### Material provided
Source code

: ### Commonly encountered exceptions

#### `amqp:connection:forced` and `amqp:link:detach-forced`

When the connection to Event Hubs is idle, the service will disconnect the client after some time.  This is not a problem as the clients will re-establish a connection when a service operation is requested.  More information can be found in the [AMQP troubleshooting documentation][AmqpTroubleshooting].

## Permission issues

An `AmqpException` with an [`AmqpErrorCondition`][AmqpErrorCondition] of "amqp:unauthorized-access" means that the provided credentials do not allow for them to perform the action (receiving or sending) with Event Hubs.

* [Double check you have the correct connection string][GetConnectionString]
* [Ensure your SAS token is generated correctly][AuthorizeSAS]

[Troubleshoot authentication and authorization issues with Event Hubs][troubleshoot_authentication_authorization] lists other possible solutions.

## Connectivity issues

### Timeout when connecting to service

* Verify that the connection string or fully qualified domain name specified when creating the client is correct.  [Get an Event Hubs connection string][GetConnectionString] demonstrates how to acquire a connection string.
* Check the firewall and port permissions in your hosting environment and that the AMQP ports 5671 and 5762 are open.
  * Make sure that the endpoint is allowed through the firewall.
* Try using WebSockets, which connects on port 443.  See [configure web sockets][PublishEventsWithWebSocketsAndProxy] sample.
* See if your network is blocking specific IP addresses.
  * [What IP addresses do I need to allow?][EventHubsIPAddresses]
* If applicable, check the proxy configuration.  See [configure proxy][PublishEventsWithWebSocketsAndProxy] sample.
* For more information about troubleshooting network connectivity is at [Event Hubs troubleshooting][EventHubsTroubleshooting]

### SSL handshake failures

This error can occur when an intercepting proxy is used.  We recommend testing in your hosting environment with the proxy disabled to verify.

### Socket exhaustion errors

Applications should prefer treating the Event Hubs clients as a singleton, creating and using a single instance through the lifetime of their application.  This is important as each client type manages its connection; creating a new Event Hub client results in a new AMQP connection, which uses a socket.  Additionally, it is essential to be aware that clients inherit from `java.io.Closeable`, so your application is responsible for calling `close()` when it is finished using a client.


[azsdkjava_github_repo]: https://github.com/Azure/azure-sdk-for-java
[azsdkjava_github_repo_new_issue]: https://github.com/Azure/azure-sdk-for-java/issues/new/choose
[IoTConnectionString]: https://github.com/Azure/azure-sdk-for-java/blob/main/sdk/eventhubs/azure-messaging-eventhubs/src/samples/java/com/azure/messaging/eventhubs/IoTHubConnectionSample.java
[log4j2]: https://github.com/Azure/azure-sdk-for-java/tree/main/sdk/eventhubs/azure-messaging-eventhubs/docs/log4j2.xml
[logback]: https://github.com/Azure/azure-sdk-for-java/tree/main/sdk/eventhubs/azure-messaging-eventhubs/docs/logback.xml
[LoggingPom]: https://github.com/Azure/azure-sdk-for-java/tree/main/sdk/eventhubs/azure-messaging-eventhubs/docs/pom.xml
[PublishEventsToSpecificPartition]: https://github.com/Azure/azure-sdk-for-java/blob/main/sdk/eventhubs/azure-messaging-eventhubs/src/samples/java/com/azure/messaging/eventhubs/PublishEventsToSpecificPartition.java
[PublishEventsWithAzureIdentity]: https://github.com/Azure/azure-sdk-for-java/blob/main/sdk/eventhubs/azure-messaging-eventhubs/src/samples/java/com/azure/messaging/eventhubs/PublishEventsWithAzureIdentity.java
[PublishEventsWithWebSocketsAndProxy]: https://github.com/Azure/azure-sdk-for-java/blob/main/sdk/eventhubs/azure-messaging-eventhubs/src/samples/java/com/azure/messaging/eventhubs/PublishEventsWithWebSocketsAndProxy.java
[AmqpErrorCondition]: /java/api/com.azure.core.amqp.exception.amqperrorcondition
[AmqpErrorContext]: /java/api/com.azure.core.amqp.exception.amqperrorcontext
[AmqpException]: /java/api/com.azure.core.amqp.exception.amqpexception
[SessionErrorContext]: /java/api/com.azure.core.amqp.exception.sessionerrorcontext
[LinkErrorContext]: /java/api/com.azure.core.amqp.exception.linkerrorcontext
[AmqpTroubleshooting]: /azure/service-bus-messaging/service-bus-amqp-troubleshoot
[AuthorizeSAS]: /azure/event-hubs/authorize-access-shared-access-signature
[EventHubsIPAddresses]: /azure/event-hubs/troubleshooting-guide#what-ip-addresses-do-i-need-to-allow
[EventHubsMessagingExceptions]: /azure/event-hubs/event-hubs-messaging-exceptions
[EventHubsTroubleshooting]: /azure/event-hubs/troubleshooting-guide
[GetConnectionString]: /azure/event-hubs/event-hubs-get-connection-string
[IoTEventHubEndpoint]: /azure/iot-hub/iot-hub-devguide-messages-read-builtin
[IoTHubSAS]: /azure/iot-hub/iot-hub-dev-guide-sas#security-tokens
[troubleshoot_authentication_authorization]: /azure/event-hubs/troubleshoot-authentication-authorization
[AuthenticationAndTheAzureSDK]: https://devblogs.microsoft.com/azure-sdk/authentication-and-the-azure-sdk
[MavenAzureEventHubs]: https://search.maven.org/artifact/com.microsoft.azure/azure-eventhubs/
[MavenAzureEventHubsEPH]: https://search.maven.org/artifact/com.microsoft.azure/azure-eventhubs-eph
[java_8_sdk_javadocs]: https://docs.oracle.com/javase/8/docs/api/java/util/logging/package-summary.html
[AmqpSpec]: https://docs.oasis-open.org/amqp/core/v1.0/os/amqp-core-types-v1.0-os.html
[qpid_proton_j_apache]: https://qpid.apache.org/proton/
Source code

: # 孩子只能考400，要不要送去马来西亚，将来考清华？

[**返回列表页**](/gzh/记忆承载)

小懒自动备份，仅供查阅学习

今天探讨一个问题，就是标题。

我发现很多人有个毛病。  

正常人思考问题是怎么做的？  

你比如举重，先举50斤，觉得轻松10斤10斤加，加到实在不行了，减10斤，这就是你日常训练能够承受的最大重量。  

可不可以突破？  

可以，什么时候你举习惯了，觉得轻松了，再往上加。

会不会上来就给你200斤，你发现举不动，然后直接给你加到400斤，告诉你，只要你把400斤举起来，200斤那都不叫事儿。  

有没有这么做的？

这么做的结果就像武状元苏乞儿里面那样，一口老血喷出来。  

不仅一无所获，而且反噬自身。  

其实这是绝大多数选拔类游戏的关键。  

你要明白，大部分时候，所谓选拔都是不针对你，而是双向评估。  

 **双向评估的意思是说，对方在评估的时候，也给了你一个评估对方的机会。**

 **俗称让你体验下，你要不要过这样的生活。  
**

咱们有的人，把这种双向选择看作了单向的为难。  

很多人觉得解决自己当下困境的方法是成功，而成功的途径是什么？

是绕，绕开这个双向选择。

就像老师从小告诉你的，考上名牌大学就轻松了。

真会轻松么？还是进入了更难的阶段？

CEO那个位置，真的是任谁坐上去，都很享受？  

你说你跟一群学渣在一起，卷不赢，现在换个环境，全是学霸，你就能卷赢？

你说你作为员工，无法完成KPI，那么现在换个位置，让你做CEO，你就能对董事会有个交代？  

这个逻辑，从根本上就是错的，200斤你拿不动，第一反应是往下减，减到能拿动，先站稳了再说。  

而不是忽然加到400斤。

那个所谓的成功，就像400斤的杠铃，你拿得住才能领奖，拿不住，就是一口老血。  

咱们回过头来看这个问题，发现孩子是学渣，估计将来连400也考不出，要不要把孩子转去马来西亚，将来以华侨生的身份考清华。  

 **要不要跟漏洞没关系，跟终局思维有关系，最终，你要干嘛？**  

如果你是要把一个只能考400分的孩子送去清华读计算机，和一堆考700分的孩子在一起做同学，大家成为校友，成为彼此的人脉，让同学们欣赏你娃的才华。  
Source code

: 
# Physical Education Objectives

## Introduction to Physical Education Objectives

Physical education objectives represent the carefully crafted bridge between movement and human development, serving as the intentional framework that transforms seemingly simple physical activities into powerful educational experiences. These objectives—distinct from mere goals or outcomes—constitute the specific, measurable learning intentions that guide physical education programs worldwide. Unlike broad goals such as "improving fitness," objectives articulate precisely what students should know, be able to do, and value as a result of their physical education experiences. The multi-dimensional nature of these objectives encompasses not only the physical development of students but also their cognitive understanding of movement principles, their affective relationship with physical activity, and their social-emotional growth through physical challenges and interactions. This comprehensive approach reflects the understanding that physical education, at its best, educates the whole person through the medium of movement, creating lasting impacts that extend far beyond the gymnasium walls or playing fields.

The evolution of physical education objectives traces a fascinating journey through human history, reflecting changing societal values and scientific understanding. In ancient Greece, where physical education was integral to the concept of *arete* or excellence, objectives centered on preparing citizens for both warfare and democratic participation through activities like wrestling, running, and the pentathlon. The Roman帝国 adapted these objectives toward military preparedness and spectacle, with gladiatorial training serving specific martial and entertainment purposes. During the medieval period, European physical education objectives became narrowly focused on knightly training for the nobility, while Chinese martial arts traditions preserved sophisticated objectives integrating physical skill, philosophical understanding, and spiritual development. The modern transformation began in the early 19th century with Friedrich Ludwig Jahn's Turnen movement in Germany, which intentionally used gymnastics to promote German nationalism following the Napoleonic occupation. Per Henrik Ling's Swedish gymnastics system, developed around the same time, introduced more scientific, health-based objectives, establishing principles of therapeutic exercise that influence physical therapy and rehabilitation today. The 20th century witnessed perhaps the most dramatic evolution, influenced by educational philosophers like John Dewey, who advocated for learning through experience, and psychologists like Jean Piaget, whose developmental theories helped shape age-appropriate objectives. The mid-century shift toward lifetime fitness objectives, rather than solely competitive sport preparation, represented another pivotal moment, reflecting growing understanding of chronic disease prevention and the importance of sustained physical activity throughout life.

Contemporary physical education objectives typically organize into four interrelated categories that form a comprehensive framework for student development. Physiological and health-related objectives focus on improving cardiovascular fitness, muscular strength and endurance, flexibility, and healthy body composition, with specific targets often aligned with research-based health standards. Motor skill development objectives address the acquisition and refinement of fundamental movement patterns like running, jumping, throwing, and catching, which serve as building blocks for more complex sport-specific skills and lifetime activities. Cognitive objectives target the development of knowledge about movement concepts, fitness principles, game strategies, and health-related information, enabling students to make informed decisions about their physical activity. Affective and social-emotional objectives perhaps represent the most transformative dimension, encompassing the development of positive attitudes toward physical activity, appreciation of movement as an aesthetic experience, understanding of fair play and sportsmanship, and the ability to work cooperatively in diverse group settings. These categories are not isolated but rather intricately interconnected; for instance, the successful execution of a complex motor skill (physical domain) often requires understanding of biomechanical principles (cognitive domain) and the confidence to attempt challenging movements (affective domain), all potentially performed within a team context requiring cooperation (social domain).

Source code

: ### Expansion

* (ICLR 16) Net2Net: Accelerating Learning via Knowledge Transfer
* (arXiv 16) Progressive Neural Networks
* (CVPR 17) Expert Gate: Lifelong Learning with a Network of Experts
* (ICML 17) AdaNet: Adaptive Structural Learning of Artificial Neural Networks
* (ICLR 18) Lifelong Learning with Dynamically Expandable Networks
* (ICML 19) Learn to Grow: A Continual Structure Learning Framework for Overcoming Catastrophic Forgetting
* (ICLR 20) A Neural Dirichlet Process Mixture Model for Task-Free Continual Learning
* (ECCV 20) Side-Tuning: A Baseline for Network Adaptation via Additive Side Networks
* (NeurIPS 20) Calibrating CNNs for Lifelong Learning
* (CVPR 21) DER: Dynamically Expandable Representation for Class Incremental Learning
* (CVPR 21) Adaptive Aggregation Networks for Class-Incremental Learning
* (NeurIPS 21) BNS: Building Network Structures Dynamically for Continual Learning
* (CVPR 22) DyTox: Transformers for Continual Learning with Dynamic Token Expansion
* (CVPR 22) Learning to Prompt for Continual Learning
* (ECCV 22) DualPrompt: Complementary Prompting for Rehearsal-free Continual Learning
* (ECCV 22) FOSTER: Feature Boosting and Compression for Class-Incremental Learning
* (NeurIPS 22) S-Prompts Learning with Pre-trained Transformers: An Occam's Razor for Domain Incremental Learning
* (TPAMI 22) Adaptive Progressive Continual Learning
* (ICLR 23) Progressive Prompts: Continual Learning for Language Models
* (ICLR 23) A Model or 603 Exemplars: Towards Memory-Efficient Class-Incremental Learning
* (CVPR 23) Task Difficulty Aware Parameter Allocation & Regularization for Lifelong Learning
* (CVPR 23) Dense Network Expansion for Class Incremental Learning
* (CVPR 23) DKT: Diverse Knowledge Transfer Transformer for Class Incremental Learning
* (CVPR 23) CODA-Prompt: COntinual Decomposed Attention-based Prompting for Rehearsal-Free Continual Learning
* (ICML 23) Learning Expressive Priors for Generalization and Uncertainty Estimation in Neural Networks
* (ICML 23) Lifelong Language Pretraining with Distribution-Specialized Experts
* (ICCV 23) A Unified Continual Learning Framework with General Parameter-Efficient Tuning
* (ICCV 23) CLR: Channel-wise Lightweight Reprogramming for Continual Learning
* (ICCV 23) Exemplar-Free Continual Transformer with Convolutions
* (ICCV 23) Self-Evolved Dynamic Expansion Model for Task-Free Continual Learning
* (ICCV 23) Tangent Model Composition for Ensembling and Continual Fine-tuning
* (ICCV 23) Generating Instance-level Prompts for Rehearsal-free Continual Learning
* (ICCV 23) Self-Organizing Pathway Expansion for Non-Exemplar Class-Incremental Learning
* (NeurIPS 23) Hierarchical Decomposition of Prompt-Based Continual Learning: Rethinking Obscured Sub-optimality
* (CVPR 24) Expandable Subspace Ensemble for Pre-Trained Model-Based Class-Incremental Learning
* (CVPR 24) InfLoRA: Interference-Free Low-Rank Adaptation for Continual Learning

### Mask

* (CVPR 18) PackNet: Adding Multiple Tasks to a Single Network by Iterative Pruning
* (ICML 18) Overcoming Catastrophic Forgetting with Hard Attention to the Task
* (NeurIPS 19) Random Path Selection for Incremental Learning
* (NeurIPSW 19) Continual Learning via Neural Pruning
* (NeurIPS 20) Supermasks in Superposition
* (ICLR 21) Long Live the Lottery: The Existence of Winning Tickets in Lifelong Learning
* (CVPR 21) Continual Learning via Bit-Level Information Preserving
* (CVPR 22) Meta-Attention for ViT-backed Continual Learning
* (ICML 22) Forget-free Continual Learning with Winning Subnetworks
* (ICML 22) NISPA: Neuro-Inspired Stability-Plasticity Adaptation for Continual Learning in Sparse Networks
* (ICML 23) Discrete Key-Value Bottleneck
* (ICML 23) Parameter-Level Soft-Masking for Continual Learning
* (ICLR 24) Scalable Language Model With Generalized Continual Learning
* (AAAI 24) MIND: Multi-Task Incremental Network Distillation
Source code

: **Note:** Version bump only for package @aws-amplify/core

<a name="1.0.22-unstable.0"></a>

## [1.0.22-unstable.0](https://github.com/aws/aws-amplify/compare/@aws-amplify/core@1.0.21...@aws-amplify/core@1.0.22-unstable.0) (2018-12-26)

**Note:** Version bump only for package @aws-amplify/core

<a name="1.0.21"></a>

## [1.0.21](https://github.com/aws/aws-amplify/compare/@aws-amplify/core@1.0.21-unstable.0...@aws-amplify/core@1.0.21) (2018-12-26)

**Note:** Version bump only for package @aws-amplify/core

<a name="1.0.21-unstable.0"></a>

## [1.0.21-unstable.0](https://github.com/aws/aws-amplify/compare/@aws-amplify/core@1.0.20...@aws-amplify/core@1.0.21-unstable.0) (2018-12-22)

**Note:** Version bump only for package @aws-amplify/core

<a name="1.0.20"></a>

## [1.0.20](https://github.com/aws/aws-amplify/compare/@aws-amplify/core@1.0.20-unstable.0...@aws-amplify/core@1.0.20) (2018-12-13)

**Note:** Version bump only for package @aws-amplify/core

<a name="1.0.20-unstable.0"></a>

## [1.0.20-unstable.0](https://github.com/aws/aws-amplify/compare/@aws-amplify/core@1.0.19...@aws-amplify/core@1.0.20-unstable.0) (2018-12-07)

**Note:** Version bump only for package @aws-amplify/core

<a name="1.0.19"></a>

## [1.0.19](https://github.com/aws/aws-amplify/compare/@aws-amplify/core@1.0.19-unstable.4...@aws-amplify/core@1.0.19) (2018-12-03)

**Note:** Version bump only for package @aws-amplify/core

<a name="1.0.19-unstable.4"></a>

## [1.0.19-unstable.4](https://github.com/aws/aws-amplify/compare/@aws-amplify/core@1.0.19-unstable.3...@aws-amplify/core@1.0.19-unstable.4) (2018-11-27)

### Directions for this task
Please copy the data above word for word, from its beginning through the line containing "### Socket exhaustion errors", with both ends included.

### Solution to the exercise
Source code

: ### Commonly encountered exceptions

#### `amqp:connection:forced` and `amqp:link:detach-forced`

When the connection to Event Hubs is idle, the service will disconnect the client after some time.  This is not a problem as the clients will re-establish a connection when a service operation is requested.  More information can be found in the [AMQP troubleshooting documentation][AmqpTroubleshooting].

## Permission issues

An `AmqpException` with an [`AmqpErrorCondition`][AmqpErrorCondition] of "amqp:unauthorized-access" means that the provided credentials do not allow for them to perform the action (receiving or sending) with Event Hubs.

* [Double check you have the correct connection string][GetConnectionString]
* [Ensure your SAS token is generated correctly][AuthorizeSAS]

[Troubleshoot authentication and authorization issues with Event Hubs][troubleshoot_authentication_authorization] lists other possible solutions.

## Connectivity issues

### Timeout when connecting to service

* Verify that the connection string or fully qualified domain name specified when creating the client is correct.  [Get an Event Hubs connection string][GetConnectionString] demonstrates how to acquire a connection string.
* Check the firewall and port permissions in your hosting environment and that the AMQP ports 5671 and 5762 are open.
  * Make sure that the endpoint is allowed through the firewall.
* Try using WebSockets, which connects on port 443.  See [configure web sockets][PublishEventsWithWebSocketsAndProxy] sample.
* See if your network is blocking specific IP addresses.
  * [What IP addresses do I need to allow?][EventHubsIPAddresses]
* If applicable, check the proxy configuration.  See [configure proxy][PublishEventsWithWebSocketsAndProxy] sample.
* For more information about troubleshooting network connectivity is at [Event Hubs troubleshooting][EventHubsTroubleshooting]

### SSL handshake failures

This error can occur when an intercepting proxy is used.  We recommend testing in your hosting environment with the proxy disabled to verify.

### Socket exhaustion errors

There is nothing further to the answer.